Harvard president to face meeting of critical faculty

Remarks about women have stirred controversy

February 22, 2005|By KNIGHT RIDDER/TRIBUNE

CAMBRIDGE, Mass. - Harvard President Lawrence Summers goes back into the lions' den today.

When he faces hundreds of restive professors in an emergency meeting of the Faculty of Arts and Sciences, he will be pilloried as an arrogant, incompetent despot and hailed as a champion of free speech victimized by liberal "thought police."

The session has been moved to a larger hall to accommodate an expected overflow crowd, after a similar session last Tuesday left professors sitting on the floor and crowded into doorways.

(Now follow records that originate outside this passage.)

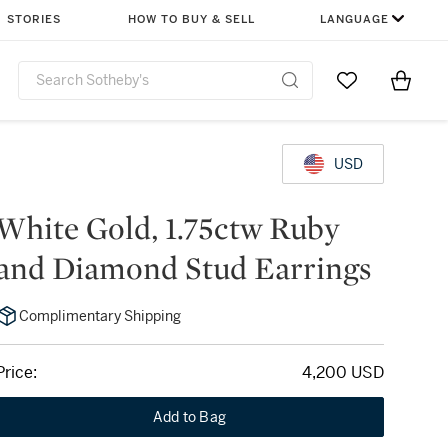
STORIES
HOW TO BUY & SELL
LANGUAGE
Go to My Favor
Items i
0
USD
White Gold, 1.75ctw Ruby
and Diamond Stud Earrings
Complimentary Shipping
Price:
4,200 USD
Add to Bag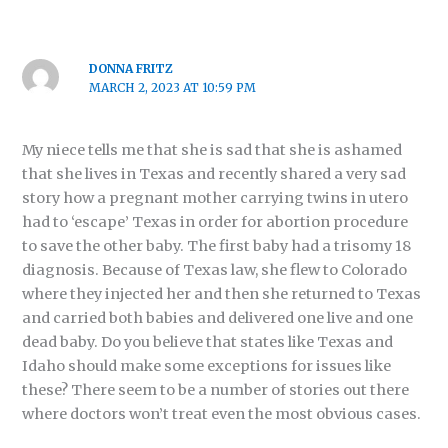
DONNA FRITZ
MARCH 2, 2023 AT 10:59 PM
My niece tells me that she is sad that she is ashamed
that she lives in Texas and recently shared a very sad
story how a pregnant mother carrying twins in utero
had to ‘escape’ Texas in order for abortion procedure
to save the other baby. The first baby had a trisomy 18
diagnosis. Because of Texas law, she flew to Colorado
where they injected her and then she returned to Texas
and carried both babies and delivered one live and one
dead baby. Do you believe that states like Texas and
Idaho should make some exceptions for issues like
these? There seem to be a number of stories out there
where doctors won’t treat even the most obvious cases.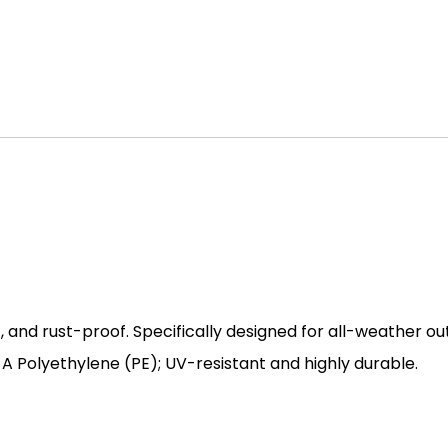
, and rust-proof. Specifically designed for all-weather ou
 Polyethylene (PE); UV-resistant and highly durable.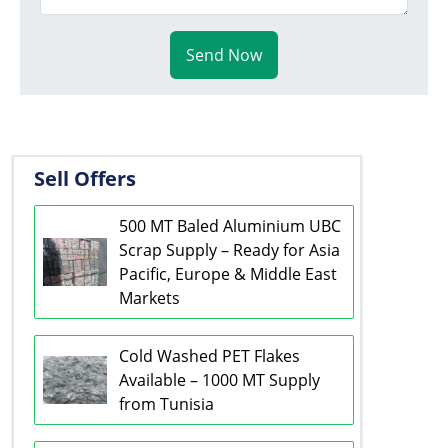
Send Now
Sell Offers
500 MT Baled Aluminium UBC
Scrap Supply – Ready for Asia
Pacific, Europe & Middle East
Markets
Cold Washed PET Flakes
Available – 1000 MT Supply
from Tunisia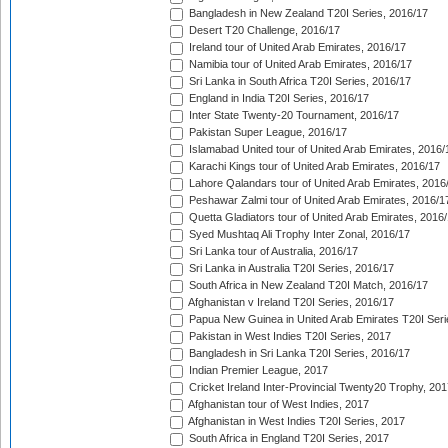
Bangladesh in New Zealand T20I Series, 2016/17
Desert T20 Challenge, 2016/17
Ireland tour of United Arab Emirates, 2016/17
Namibia tour of United Arab Emirates, 2016/17
Sri Lanka in South Africa T20I Series, 2016/17
England in India T20I Series, 2016/17
Inter State Twenty-20 Tournament, 2016/17
Pakistan Super League, 2016/17
Islamabad United tour of United Arab Emirates, 2016/
Karachi Kings tour of United Arab Emirates, 2016/17
Lahore Qalandars tour of United Arab Emirates, 2016
Peshawar Zalmi tour of United Arab Emirates, 2016/1
Quetta Gladiators tour of United Arab Emirates, 2016
Syed Mushtaq Ali Trophy Inter Zonal, 2016/17
Sri Lanka tour of Australia, 2016/17
Sri Lanka in Australia T20I Series, 2016/17
South Africa in New Zealand T20I Match, 2016/17
Afghanistan v Ireland T20I Series, 2016/17
Papua New Guinea in United Arab Emirates T20I Seri
Pakistan in West Indies T20I Series, 2017
Bangladesh in Sri Lanka T20I Series, 2016/17
Indian Premier League, 2017
Cricket Ireland Inter-Provincial Twenty20 Trophy, 20
Afghanistan tour of West Indies, 2017
Afghanistan in West Indies T20I Series, 2017
South Africa in England T20I Series, 2017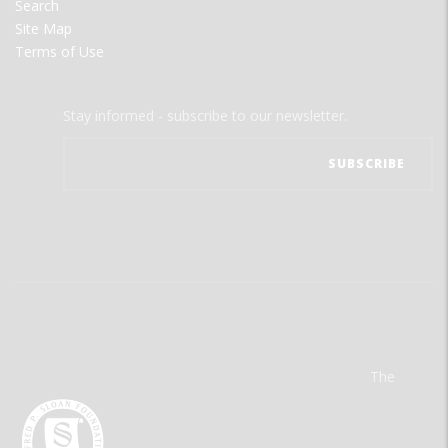
Search
Site Map
Terms of Use
Stay informed - subscribe to our newsletter.
The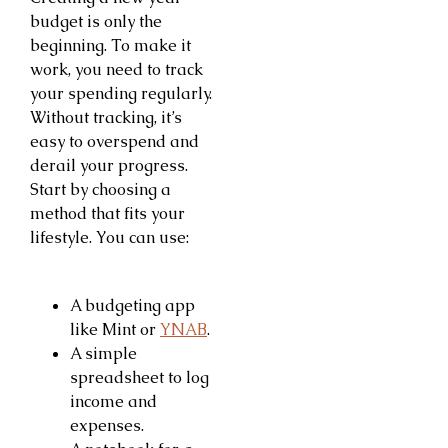
budget is only the
beginning. To make it
work, you need to track
your spending regularly.
Without tracking, it’s
easy to overspend and
derail your progress.
Start by choosing a
method that fits your
lifestyle. You can use:
A budgeting app
like Mint or
YNAB
.
A simple
spreadsheet to log
income and
expenses.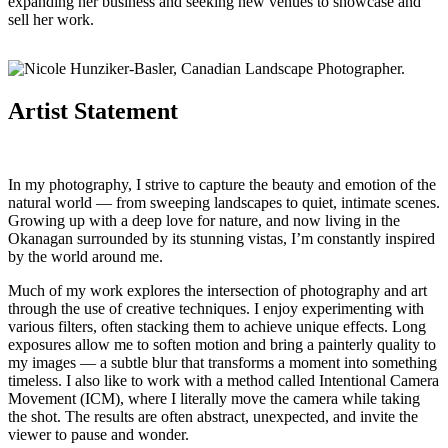
expanding her business and seeking new venues to showcase and
sell her work.
Artist Statement
In my photography, I strive to capture the beauty and emotion of the
natural world — from sweeping landscapes to quiet, intimate scenes.
Growing up with a deep love for nature, and now living in the
Okanagan surrounded by its stunning vistas, I’m constantly inspired
by the world around me.
Much of my work explores the intersection of photography and art
through the use of creative techniques. I enjoy experimenting with
various filters, often stacking them to achieve unique effects. Long
exposures allow me to soften motion and bring a painterly quality to
my images — a subtle blur that transforms a moment into something
timeless. I also like to work with a method called Intentional Camera
Movement (ICM), where I literally move the camera while taking
the shot. The results are often abstract, unexpected, and invite the
viewer to pause and wonder.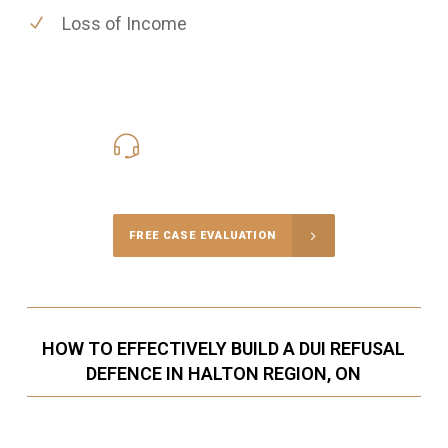
Loss of Income
416-816-4848
Call Us for a free Consultation
FREE CASE EVALUATION
HOW TO EFFECTIVELY BUILD A DUI REFUSAL
DEFENCE IN HALTON REGION, ON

Some professors have been calling for a vote of no confidence in Summers, but parliamentary procedure might prevent such a vote at the session, senior faculty members said.

Any no-confidence vote would be largely symbolic. The seven-member governing corporation that selects Harvard's president said late last week that it fully supports Summers.

Summers is one of the members of the corporation, as is his mentor, former Treasury Secretary Robert E. Rubin.

The current Summers imbroglio, the latest in a series of controversies in Summers' 3 1/2 -year tenure, was triggered by comments he made last month suggesting that innate gender differences might be responsible for the small number of women in top science and engineering positions.